Toplantıda konuşan Eş Genel Başkanımız, AKP hükümetleri döneminde güvencesiz, esnek ve taşeron çalışma biçimlerinin yaygınlaştığı, kamu hizmetlerinin özelleştirmeler yoluyla piyasaya açılarak paralı hale getirildiği, torba yasalarla kazanılmış hakların bile bir bir ortadan kaldırıldığı, iş barışının bozulduğu, kadrolaşmanın pervasız bir hal aldığına dikkat çekmiştir.
Eş Genel Başkanımız, muhalif sendika ve konfederasyonlara sistematik baskı uygulandığını, üyelerinin sürgünlerle, cinsiyet eşitsizliğiyle, muhafazakâr politikalarla, mobbingle, sendikal ayrımcı politikalarla, soruşturma, gözaltı ve tutuklamalarla yıldırılmaya çalışıldığını belirterek bu şekilde emekçilerin yandaş sendikalara üye olmaya zorlandığını ifade etmiştir. Konfederasyonumuza yönelik baskılara da dikkat çeken Eş Genel Başkanımız son aylarda çatışmaların yaşandığı yerlerde başta sağlık emekçileri olmak üzere kamu emekçilerine yönelik saldırı, gözaltı, tutuklama ve katletme olaylarından duyduğumuz kaygı ve endişeyi paylaşmıştır.

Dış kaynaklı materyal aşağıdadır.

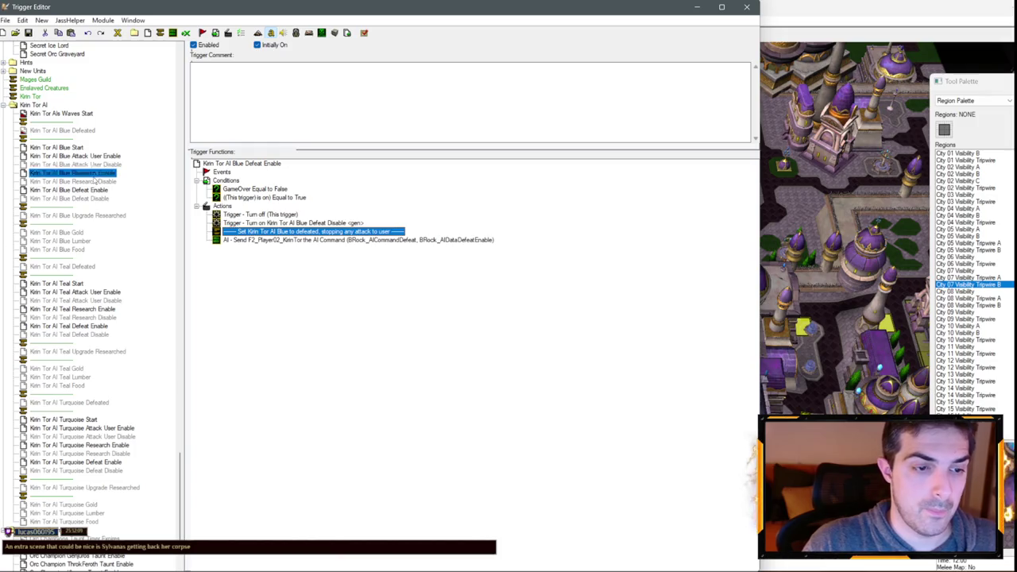
# - Change the Blue Research Disable comment to name Kirin Tor instead of Blackrock AI
pyautogui.click(103, 173)
pyautogui.click(103, 181)
pyautogui.doubleClick(275, 232)
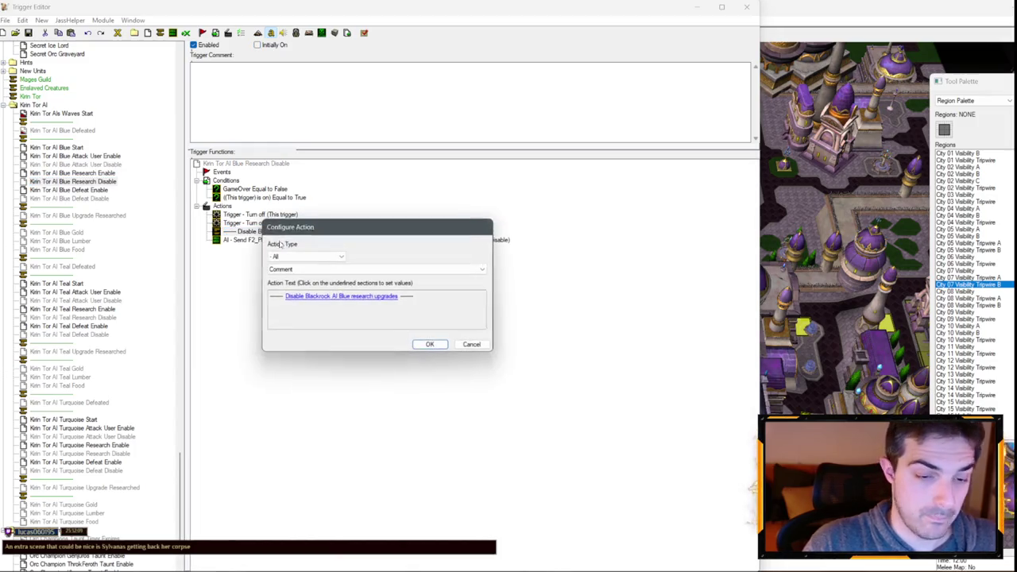
pyautogui.click(324, 294)
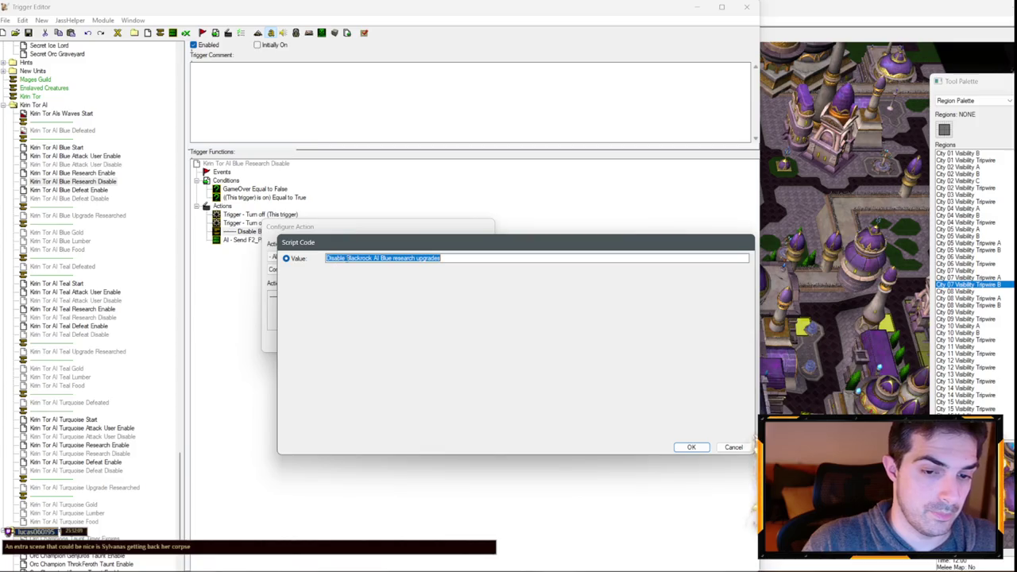
pyautogui.moveTo(347, 258); pyautogui.dragTo(384, 259)
pyautogui.write('Kirin Tor')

Eş Genel Başkanımız 4688 sayılı yasanın kamu emekçilerinin grev hakkını zımmen yasakladığı gibi yasada tarif edilen toplu sözleşme mekanizmasının gerçek ve özgür toplu sözleşme ile bir alakasının olmadığı; yetki, taraflar, itiraz, hakemler heyeti, yerel yönetimlerle toplu sözleşme şartları başta olmak üzere birçok noktada ILO sözleşmeleri ile çeliştiğini ifade etmiştir. Eş Genel Başkanımız uluslararası sözleşmelere uygun, grevli gerçek toplu sözleşme hakkını düzenleyen yeni bir yasa yapılmadığı sürece kamu emekçilerinin hak ve çıkarlarının hükümet ve yandaş konfederasyon aracılığıyla sermayeye peşkeş çekilmeye devam edileceğini ifade etmiştir.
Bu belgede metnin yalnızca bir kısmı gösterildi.